Patients need to understand and comply with a care regimen. “I start by suggesting warm compresses, followed by lid scrubs with pre-moistened pads. Mild to moderate lid disease in rosacea responds well to a topical steroid-antibiotic combination drug (such as Zylet or Tobradex) or an antibiotic with anti-inflammatory properties such as AzaSite (topical azithromycin). In severe ocular rosacea, topical treatments may be less effective— I find that these patients do better when I put them on oral medication earlier,” says Dr. Pizzimenti. “Rosacea is a systemic condition, so more often than not, it requires systemic treatment.”

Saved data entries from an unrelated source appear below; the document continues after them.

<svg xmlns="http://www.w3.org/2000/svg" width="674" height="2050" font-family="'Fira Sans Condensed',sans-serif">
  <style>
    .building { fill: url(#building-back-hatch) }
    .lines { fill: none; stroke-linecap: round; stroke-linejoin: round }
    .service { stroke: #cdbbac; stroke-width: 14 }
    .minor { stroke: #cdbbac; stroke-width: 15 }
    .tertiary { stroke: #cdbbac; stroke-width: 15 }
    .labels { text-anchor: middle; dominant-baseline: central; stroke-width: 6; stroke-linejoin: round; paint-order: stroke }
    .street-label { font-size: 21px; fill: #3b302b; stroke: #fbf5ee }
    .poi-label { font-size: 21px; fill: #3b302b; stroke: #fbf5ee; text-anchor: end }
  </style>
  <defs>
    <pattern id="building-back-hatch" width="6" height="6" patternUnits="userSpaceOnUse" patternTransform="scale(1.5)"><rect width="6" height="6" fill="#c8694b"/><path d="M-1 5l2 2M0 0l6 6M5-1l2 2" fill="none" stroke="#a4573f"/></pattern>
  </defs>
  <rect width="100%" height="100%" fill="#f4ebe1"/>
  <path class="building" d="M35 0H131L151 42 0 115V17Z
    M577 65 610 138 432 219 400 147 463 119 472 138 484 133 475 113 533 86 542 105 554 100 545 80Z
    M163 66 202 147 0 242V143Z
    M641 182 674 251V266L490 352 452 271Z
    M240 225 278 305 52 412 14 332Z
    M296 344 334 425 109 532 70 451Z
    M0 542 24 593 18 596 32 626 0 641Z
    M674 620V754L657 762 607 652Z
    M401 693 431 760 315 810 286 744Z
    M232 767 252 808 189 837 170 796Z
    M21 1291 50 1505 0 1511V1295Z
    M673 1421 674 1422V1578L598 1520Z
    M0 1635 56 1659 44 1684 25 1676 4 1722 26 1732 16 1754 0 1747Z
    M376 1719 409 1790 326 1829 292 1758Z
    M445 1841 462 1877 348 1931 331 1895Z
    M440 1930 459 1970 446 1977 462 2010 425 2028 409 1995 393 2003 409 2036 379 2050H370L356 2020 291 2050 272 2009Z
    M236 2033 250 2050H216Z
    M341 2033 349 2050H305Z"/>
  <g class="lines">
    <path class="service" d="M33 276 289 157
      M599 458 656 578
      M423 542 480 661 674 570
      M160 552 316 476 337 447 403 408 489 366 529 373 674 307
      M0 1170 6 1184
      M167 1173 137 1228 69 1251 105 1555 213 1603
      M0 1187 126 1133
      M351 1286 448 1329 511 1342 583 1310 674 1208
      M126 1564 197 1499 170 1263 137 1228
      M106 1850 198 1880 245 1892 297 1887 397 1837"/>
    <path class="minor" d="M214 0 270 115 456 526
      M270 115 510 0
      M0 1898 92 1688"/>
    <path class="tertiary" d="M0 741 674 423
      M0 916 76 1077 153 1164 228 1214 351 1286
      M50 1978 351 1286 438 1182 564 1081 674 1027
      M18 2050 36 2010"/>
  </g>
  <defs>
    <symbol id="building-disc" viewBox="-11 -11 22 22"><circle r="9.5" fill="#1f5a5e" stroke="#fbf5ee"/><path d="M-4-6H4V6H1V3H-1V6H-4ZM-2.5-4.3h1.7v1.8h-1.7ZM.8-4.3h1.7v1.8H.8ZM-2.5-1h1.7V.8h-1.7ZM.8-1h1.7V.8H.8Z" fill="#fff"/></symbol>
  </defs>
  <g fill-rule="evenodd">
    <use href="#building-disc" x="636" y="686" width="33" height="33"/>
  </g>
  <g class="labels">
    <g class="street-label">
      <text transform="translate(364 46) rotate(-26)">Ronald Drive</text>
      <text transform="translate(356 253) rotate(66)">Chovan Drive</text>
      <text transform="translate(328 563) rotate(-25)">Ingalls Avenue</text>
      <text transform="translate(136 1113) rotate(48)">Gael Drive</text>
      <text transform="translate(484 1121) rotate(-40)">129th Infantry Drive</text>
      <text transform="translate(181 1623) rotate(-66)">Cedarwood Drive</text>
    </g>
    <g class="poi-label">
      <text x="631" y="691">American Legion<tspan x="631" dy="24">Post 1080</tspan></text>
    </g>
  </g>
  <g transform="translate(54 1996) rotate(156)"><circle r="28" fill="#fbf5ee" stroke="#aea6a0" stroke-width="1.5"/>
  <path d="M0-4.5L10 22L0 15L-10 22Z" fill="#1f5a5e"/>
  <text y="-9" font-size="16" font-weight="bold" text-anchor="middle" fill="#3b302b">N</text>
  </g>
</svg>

Consider Oracea (Galderma Laboratories), a time-release formulation of doxycycline specifically indicated for acne rosacea. Make sure to develop your management plan based on each patient’s needs. “Treatment depends on what I see during the exam,” says Dr. Pelino. “Consider referring the patient to a dermatologist for treatment with oral drugs if you’re not comfortable prescribing them. Some O.D.s will start with a regimen doxycycline. Or, if there’s evidence of meibomian gland dysfunction, start the patient on a regimen of hot compresses and lid massage.”  

“Another method that helps: Place the patient on an omega-3 regimen,” Dr. Pizzimenti adds. “It demonstrates anti-inflammatory properties and can help normalize the tear film.” This therapeutic regimen might even include the use of Restasis (cyclosporine, Allergan) for those with severe dryness and corneal disease.  

1. Pizzimento JJ, Pelino CJ. Soothe the burn of ocular rosacea. Rev Optom. 2008 Jun 15;145(6):43-9.
2. Lacey N, Delaney S, Kavanagh K, Powell FC. Mite-related bacterial antigens stimulate inflammatory cells in rosacea. Br J Dermatol. 2007 Sep;157(3):474-81.